The 19 July marked seven years since the Rudd Labor government infamously declared that no asylum seeker who arrived by boat and was sent to offshore detention in Manus Island or Nauru would ever be settled in Australia.
Rudd’s disgraceful shift to the right was the last in a long line of concessions to Tony Abbott and the Liberal Party’s relentless campaign to “Stop the Boats”. Rudd lost the 2013 election and gifted the Liberals with a policy that enshrined offshore detention, to which they ruthlessly added the turning-around of asylum boats.
This began seven years of detention and uncertainty that has been described as “tantamount to torture” by Amnesty International. Of the 2700 victims of that policy, there are around 380 asylum seekers and refugees still on Manus and Nauru. Another 200 refugees brought from offshore for medical treatment in Australia are being held onshore in closed detention in hotels and detention centres.
But pressure has been building on the government to free the hundreds being held onshore. Hundreds of refugee supporters held physical and online protests in Brisbane, Sydney and Melbourne on 19 July.
Two days later, the Brisbane demonstration was followed-up with the Queensland Council of Unions calling for union members to join an evening picket of the hotel. Unionists are convening again on 28 July to re-launch “Unions for Refugees” in Queensland.
Pressure is set to escalate with refugee activists, who have been blockading Brisbane’s Kangaroo Point hotel since 11 June, declaring a demonstration and sit-in to block the Storey Bridge on Saturday 8 August.
The Brisbane blockaders are demanding “free movement” for all those detained to exercise and walk outside the compound, and for their release into the community by Christmas.
The blockade is also calling for the end of forcible transfers from Kangaroo Point, where refugees hold very visible protests from the hotel’s balcony, to Brisbane’s detention centre where they are invisible behind the detention fences.
The Brisbane protests have also won support from local Labor MP, Peter Russo, a state MP, who called for the federal government, “to free the detainees into the community.”
Darebin City Council has also voted unanimously to begin an investigation of whether the use of the Bell City Mantra Hotel in Melbourne to detain refugees is in breach of local planning regulations. Among other things, the council is questioning the use of hotel rooms as COVID-19 isolation cells and its general compliance with quarantine regulations.
“This place [the Mantra Hotel] has metamorphosed from a hotel into a prison,” Darebin Councillor Gaetano Greco told local media following the passage a council motion that has also called for a commercial boycott of the Mantra hotel group.

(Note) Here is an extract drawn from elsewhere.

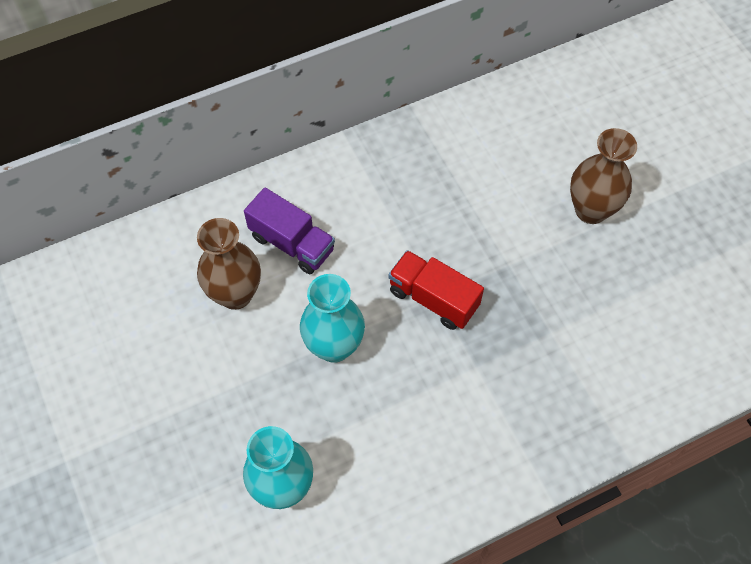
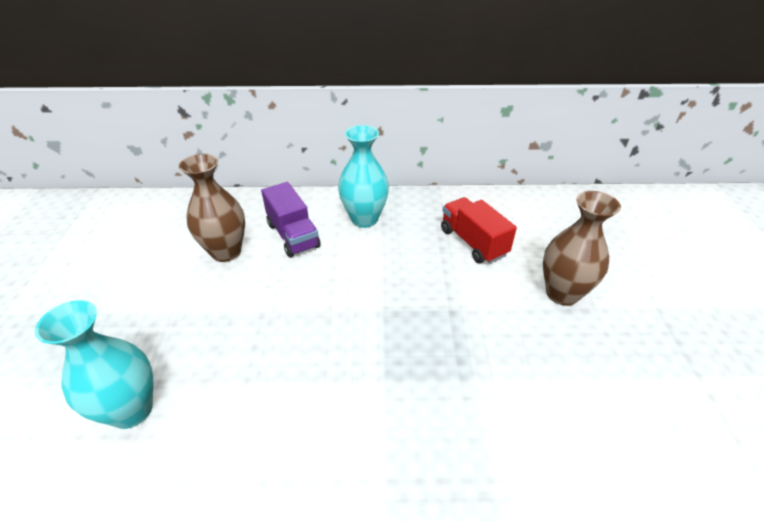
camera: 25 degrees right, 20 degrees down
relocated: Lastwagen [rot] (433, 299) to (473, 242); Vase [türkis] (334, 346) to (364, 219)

The UNHCR has also broken its usual silence on offshore detention, revealing that its shadowy agreement with the Australian government to facilitate the US resettlement deal included an understanding that Australia would resettle “some” cases, particularly those with close family ties, in Australia. The UNHCR says that Australia had finally told them that they had reneged entirely on any undertaking to resettle in Australia.
The UNHCR had also flagged Australia’s undertaking in 2017 with the Turnbull government, to no avail. But it helps explain why there are refugee fathers from Nauru in Australian detention still separated from partners and children.
“Eight Years Enough” was one of the chants on 19 July, re-stating the movement’s determination to free the refugees, onshore and offshore.
Unions for Refugees re-forms in Queensland
Unionists have been playing an increasing role at the Kangaroo Point hotel protests. The ETU Youth crew mobilised for the 21 June rally, and were there again on 21 July, as part of a union-called rally and blockade with around another 50 unionists from ETU, Together, NTEU, IEU, MEAA, CPSU, Queensland Nurses and Midwives and other unions.
In Queensland, unions played a crucial role in 2016 blockading Lady Cilento hospital to prevent baby Asha and her family from being returned to Nauru. In 2018, teachers in Victoria and Queensland became the first unionists in Australia to explicitly take industrial action over refugee policy, as part of the movement demanding “Kids Off, Everyone Off, Nauru”. The open support for the Kangaroo Point blockade has been a shot in the arm for the campaign to free the refugees.